Fig. 4.

Ultrastructural and functional characterization of hES-derived DA neurons. (A and B) Electron micrographs of TH ImmunoGold-labeling (5 nm) at synaptic contacts formed between neurons derived from hES cells. Gold particles are associated with small vesicles presumably containing neurotransmitters located at the presynaptic terminal (arrowheads). (A and B) Two examples of synapses are shown: A shows recently formed immature contact with a faint membrane density and few synaptic vesicles, and B shows a more differentiated synaptic contact with a distinct postsynaptic density (bracket) and a larger number of vesicles clustered in the proximity of the cell membrane. (Scale bar, 125 nm.) (C) Representative HPLC chromatogram showing high levels of DA in the medium of rosette-derived neurons (green line: medium conditioned for 24 h, 751 ± 239 pg/ml).
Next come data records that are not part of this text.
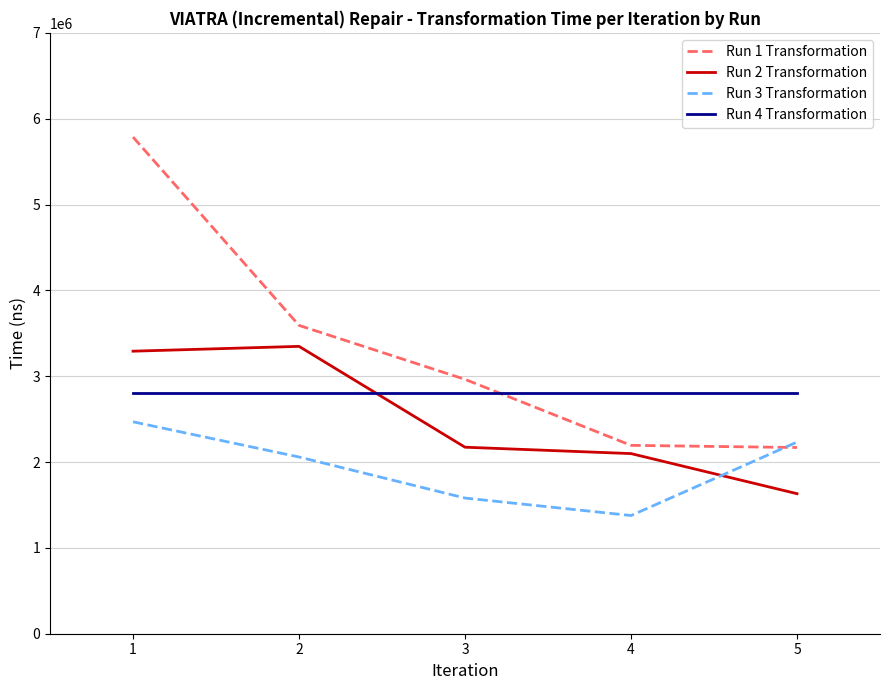

What is the difference between the highest and lowest values at 4?

1429671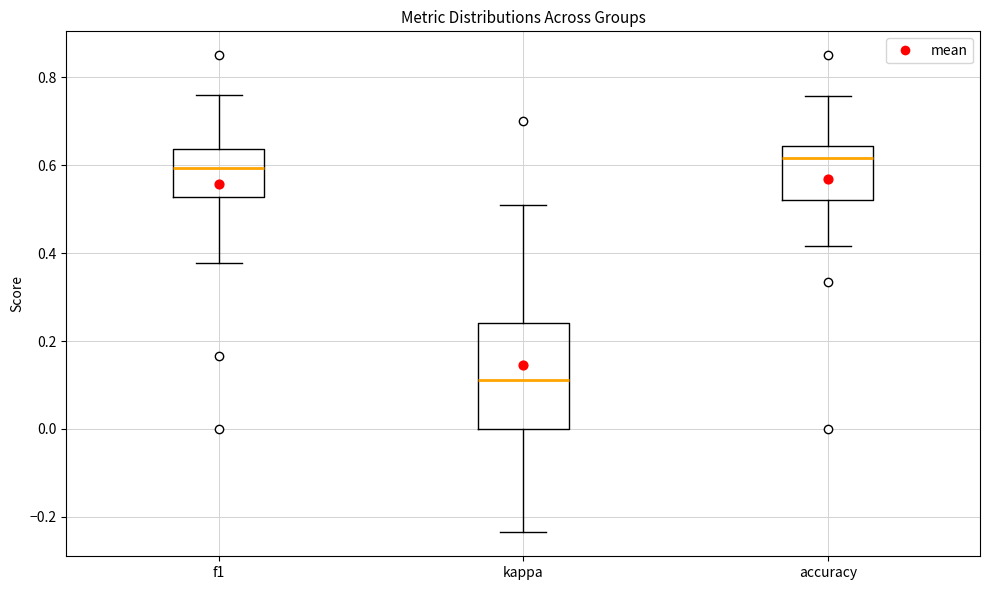

Which box's median line is the lowest?

kappa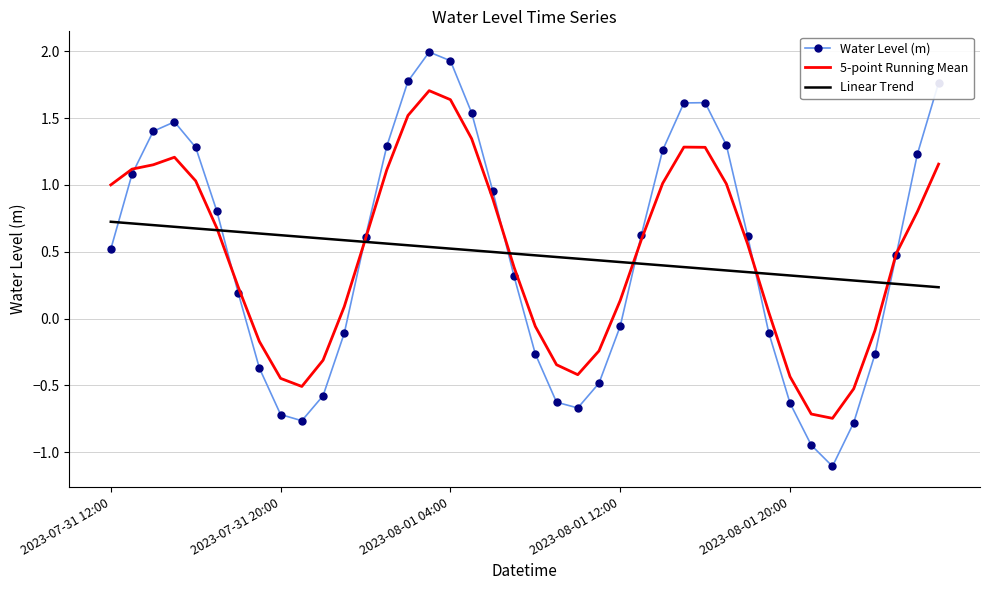

Which series has the largest range (max minus min)?

Water Level (m)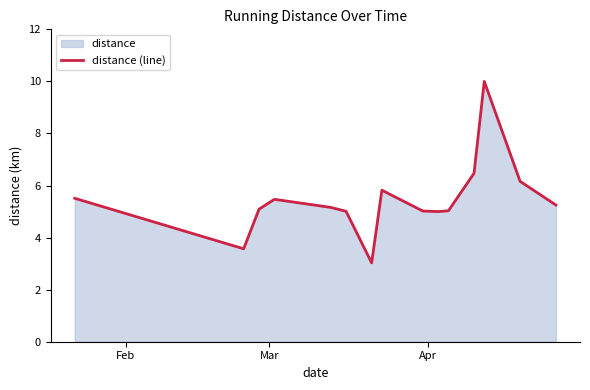

What is the greatest value displayed?

10.0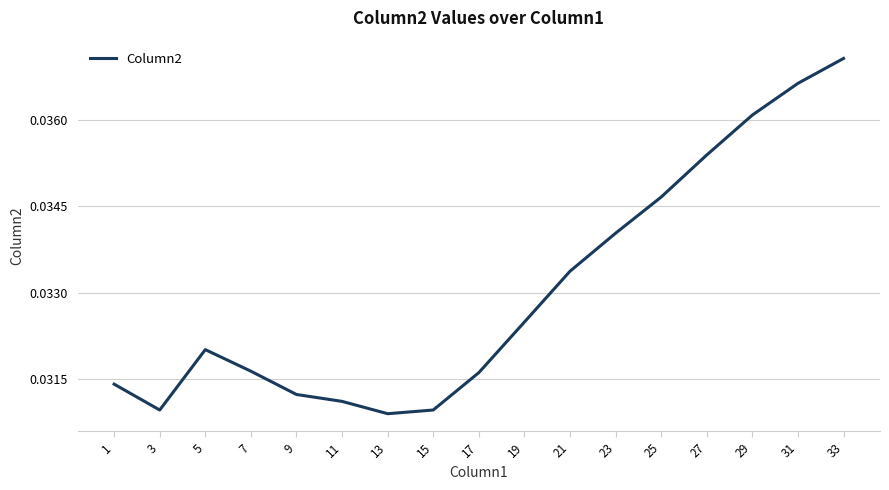

Where is the data nearest to the value 0?

13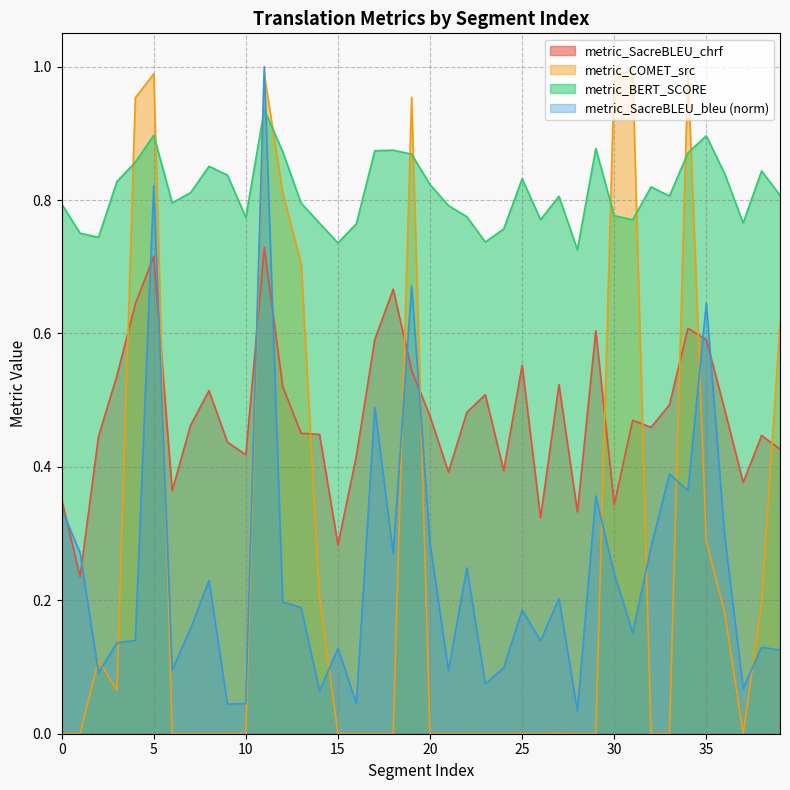

Reading left to right, what are all the values shown in this chart?

metric_SacreBLEU_chrf: 0=0.4	1=0.2	2=0.4	3=0.5	4=0.6	5=0.7	6=0.4	7=0.5	8=0.5	9=0.4	10=0.4	11=0.7	12=0.5	13=0.5	14=0.4	15=0.3	16=0.4	17=0.6	18=0.7	19=0.5	20=0.5	21=0.4	22=0.5	23=0.5	24=0.4	25=0.6	26=0.3	27=0.5	28=0.3	29=0.6	30=0.3	31=0.5	32=0.5	33=0.5	34=0.6	35=0.6	36=0.5	37=0.4	38=0.4	39=0.4
metric_COMET_src: 0=0.0	1=0.0	2=0.1	3=0.1	4=1.0	5=1.0	6=0.0	7=0.0	8=0.0	9=0.0	10=0.0	11=1.0	12=0.8	13=0.7	14=0.2	15=0.0	16=0.0	17=0.0	18=0.0	19=1.0	20=0.0	21=0.0	22=0.0	23=0.0	24=0.0	25=0.0	26=0.0	27=0.0	28=0.0	29=0.0	30=1.0	31=1.0	32=0.0	33=0.0	34=1.0	35=0.3	36=0.2	37=0.0	38=0.2	39=0.6
metric_BERT_SCORE: 0=0.8	1=0.8	2=0.7	3=0.8	4=0.9	5=0.9	6=0.8	7=0.8	8=0.9	9=0.8	10=0.8	11=0.9	12=0.9	13=0.8	14=0.8	15=0.7	16=0.8	17=0.9	18=0.9	19=0.9	20=0.8	21=0.8	22=0.8	23=0.7	24=0.8	25=0.8	26=0.8	27=0.8	28=0.7	29=0.9	30=0.8	31=0.8	32=0.8	33=0.8	34=0.9	35=0.9	36=0.8	37=0.8	38=0.8	39=0.8
metric_SacreBLEU_bleu: 0=0.3	1=0.3	2=0.1	3=0.1	4=0.1	5=0.8	6=0.1	7=0.2	8=0.2	9=0.0	10=0.0	11=1.0	12=0.2	13=0.2	14=0.1	15=0.1	16=0.0	17=0.5	18=0.3	19=0.7	20=0.3	21=0.1	22=0.2	23=0.1	24=0.1	25=0.2	26=0.1	27=0.2	28=0.0	29=0.4	30=0.2	31=0.2	32=0.3	33=0.4	34=0.4	35=0.6	36=0.3	37=0.1	38=0.1	39=0.1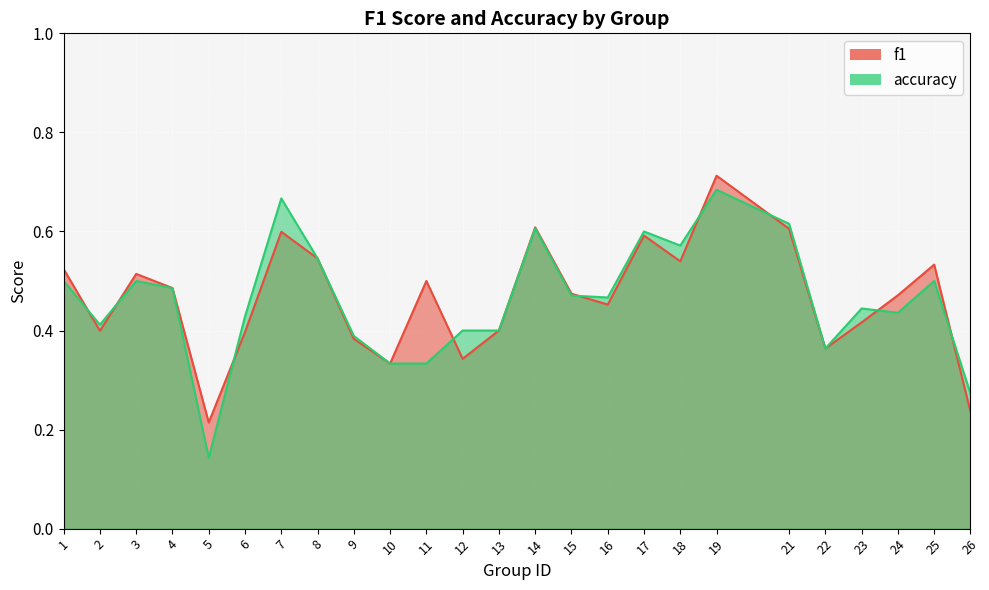

At which category does f1 reach its first local valley?

2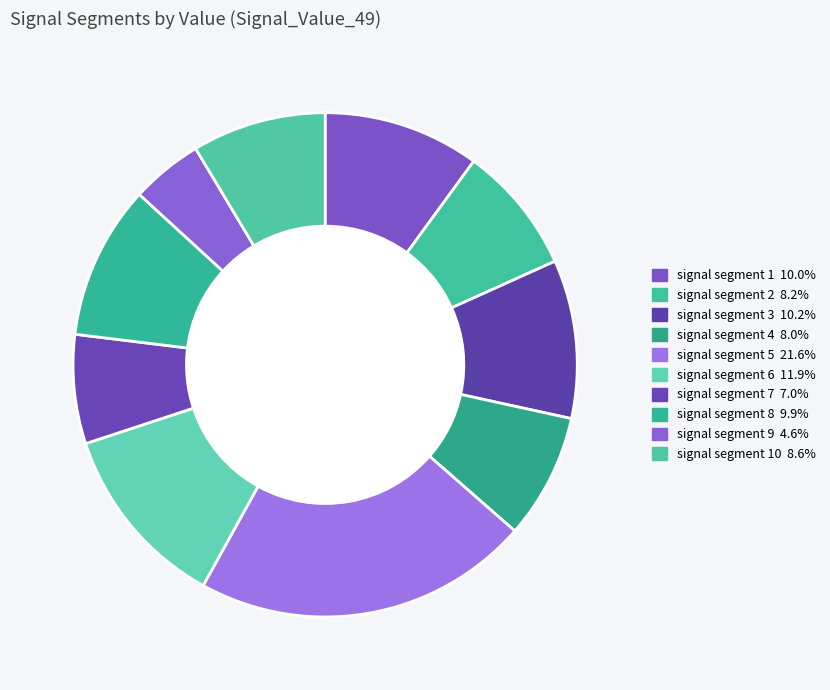

Count the number of slices in the pie.

10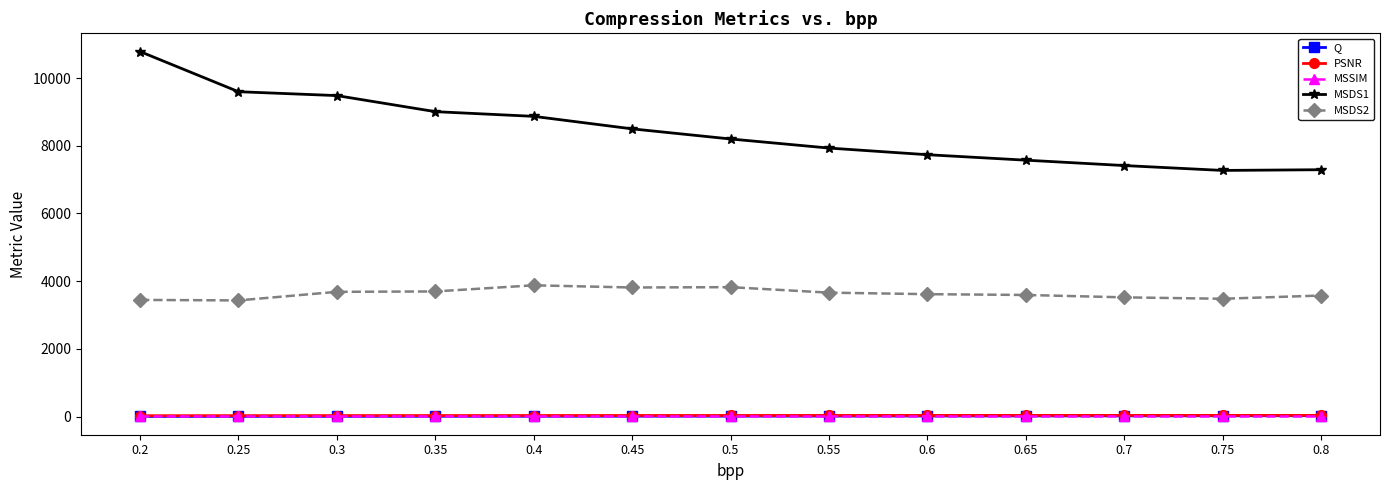

What are all the series names shown in the legend?

Q, PSNR, MSSIM, MSDS1, MSDS2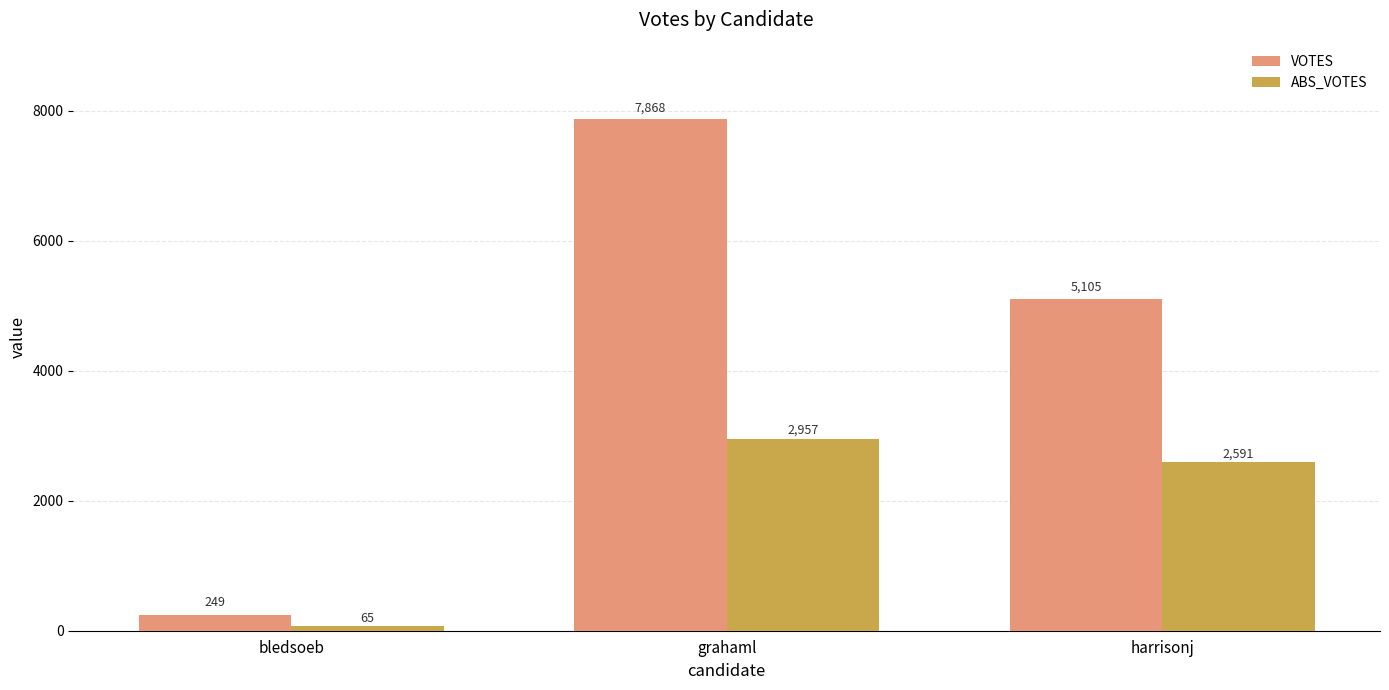

Which series has the largest total across all categories?

VOTES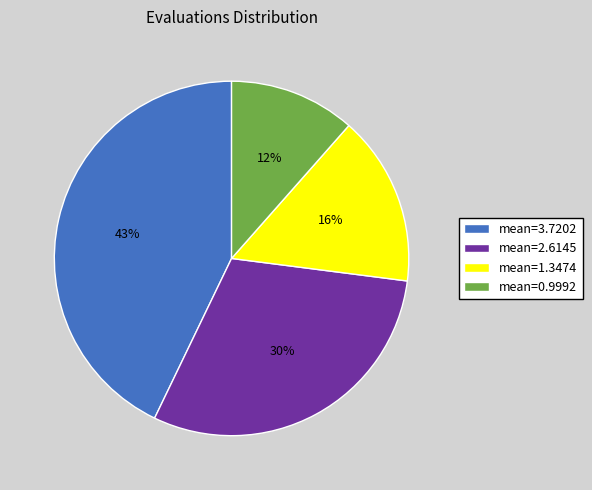

True or false: mean=1.3474 accounts for 16% of the total.

True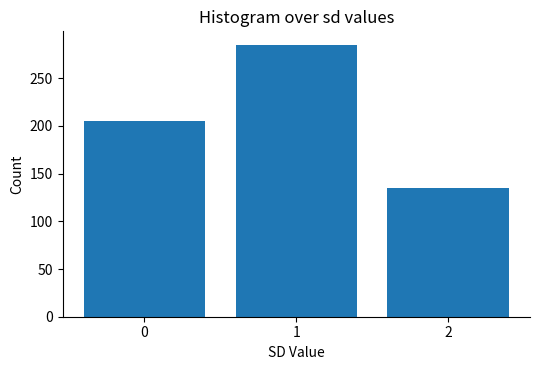

What is the height of the bar covering 1.5 to 2.5 on the x-axis? The values are not printed on the chart, so give them approximately, as read against the axis.

135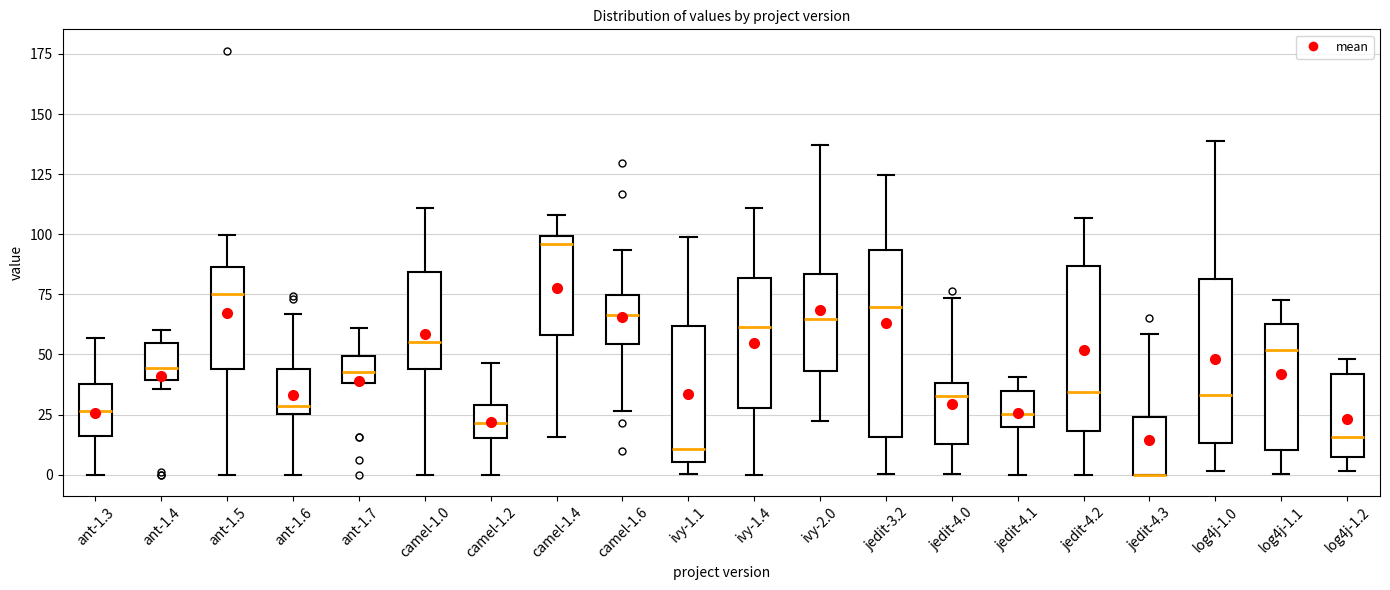

Which box is the tallest, from its lower edge to its upper edge?

jedit-3.2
Relatively low levels of basal DA release were detected (blue line: exposure to buffer for 15 min, 147 ± 78 pg/ml) in contrast to very high levels of DA after 15 min of KCL-evoked depolarization (red line: 1,283 ± 421 pg/ml). Data were derived from three independent experiments. Rosette-derived neurons were patched in the whole-cell configuration in current clamp mode. (D) Action potentials were evoked by depolarizing currents at a threshold of –40 mV. (E and F) Action potentials were tetrodotoxin (TTX)-sensitive.